I am programming an OpenGL3 2D Engine. Currently, I am trying to solve a bottleneck. Please hence the following output of the AMD Profiler: http://h7.abload.de/img/profilerausa.png
The data was made using several thousand sprites.
However, at 50.000 sprites the testapp is already unusable at 5 fps.
This shows, that my bottleneck is the transform function I use. That is the corresponding function: http://code.google.com/p/nightlight2d/source/browse/NightLightDLL/NLBoundingBox.cpp#130
void NLBoundingBox::applyTransform(NLVertexData* vertices)
{
if ( needsTransform() )
{
// Apply Matrix
for ( int i=0; i<6; i++ )
{
glm::vec4 transformed = m_rotation * m_translation * glm::vec4(vertices[i].x, vertices[i].y, 0, 1.0f);
vertices[i].x = transformed.x;
vertices[i].y = transformed.y;
}
m_translation = glm::mat4(1);
m_rotation = glm::mat4(1);
m_needsTransform = false;
}
}
I can't do that in the shader, because I am batching all sprites at once.
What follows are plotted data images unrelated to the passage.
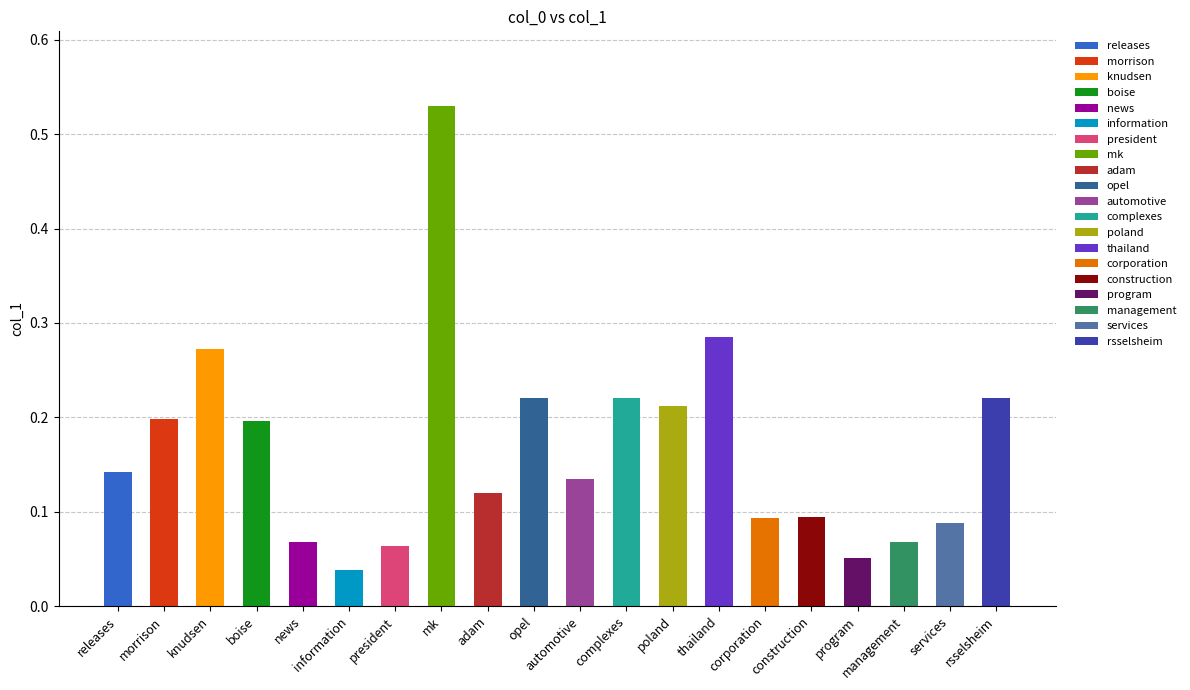

How many bars are there in total?

20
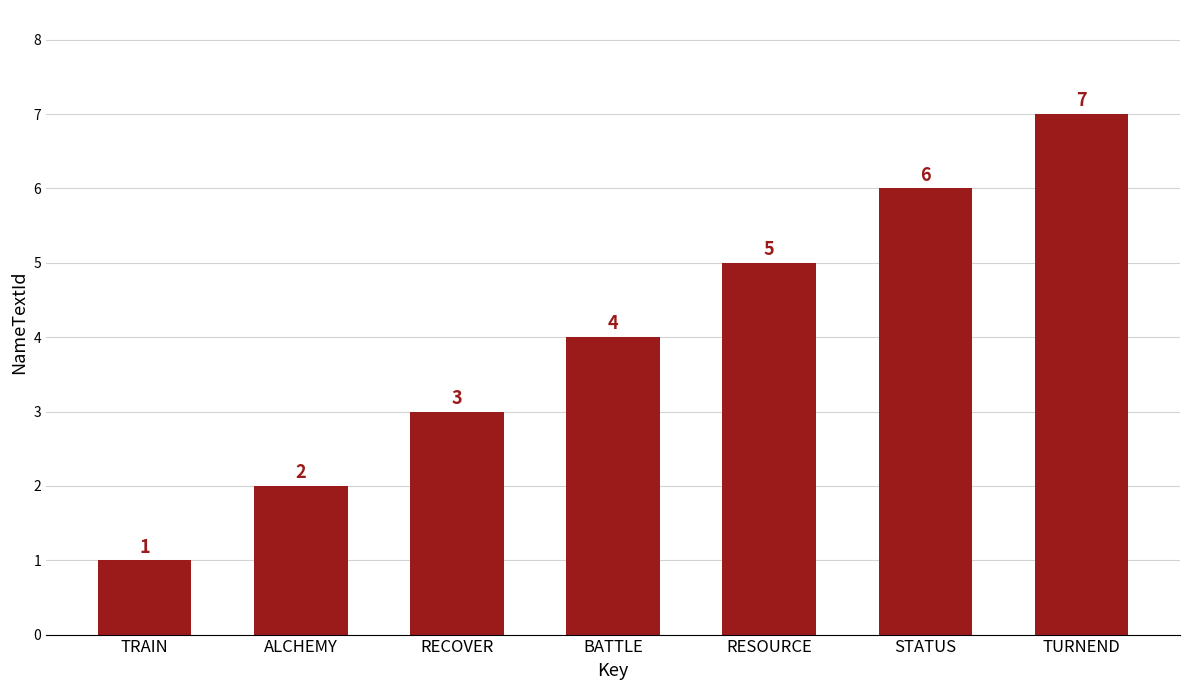

The chart shows a value of 2 at ALCHEMY. True or false?

True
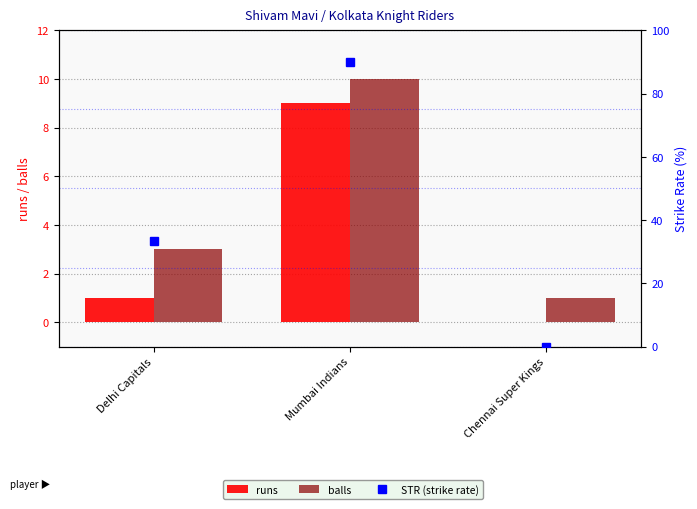

Which label corresponds to the largest value in the chart?

Mumbai Indians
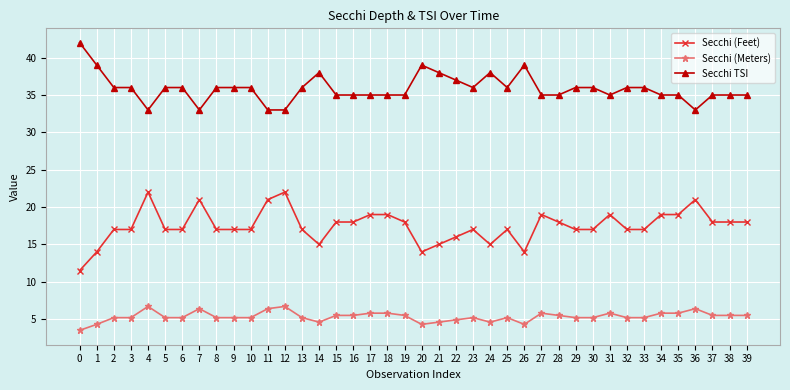

Count the number of categories in the chart.

40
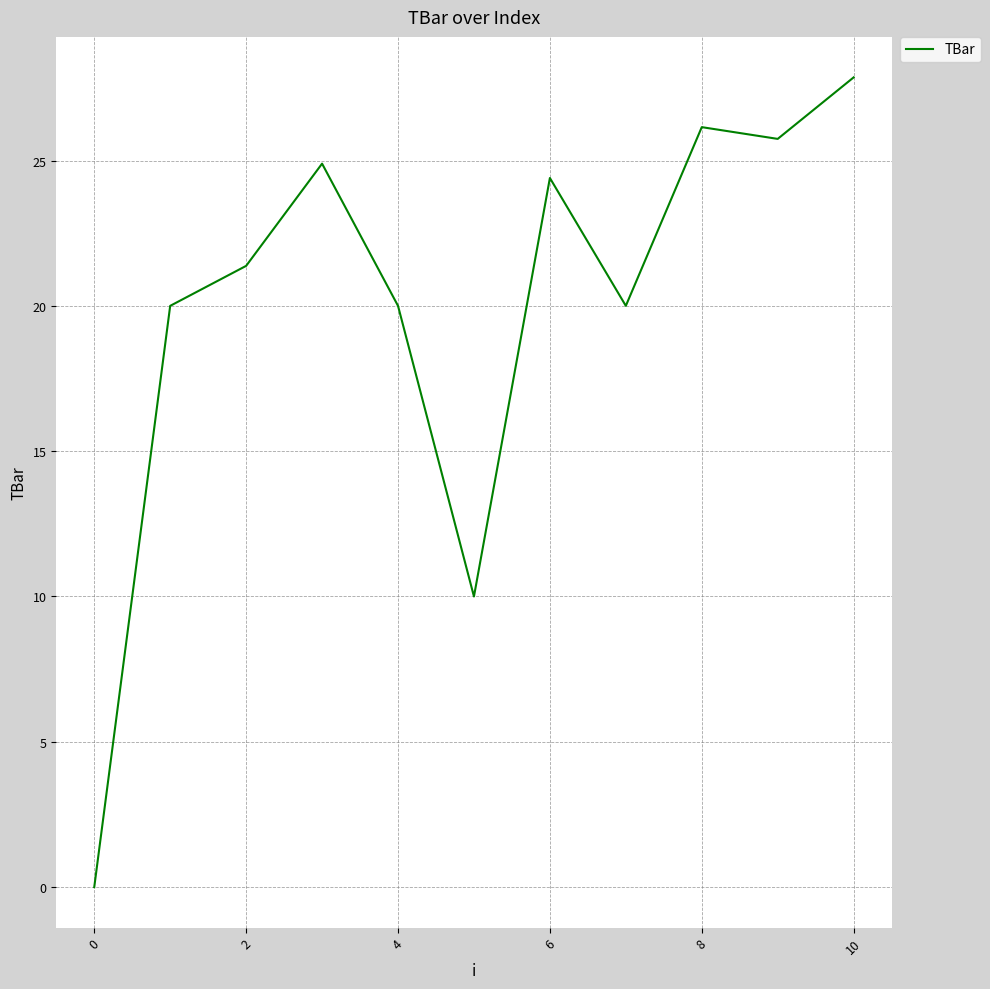

What is the maximum value shown in the chart?

27.9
That means, I have to use the CPU to calculate transforms.
My Question is: What is the best way to solve this bottleneck?
I don't use any threads atm, so when I use vsync, I get an extra performance hit too, because it waits for the screen to finish. That tells me I should use threading.
The other way to go would be to use OpenCL maybe? I want to avoid CUDA, because as far as I know it only runs on NVIDIA cards. Is that right?
post scriptum:
You can download a demo here, if you like:
http://www63.zippyshare.com/v/45025690/file.html
Please note, that this requires VC++2008 installed, because it is a debug version for running a profiler.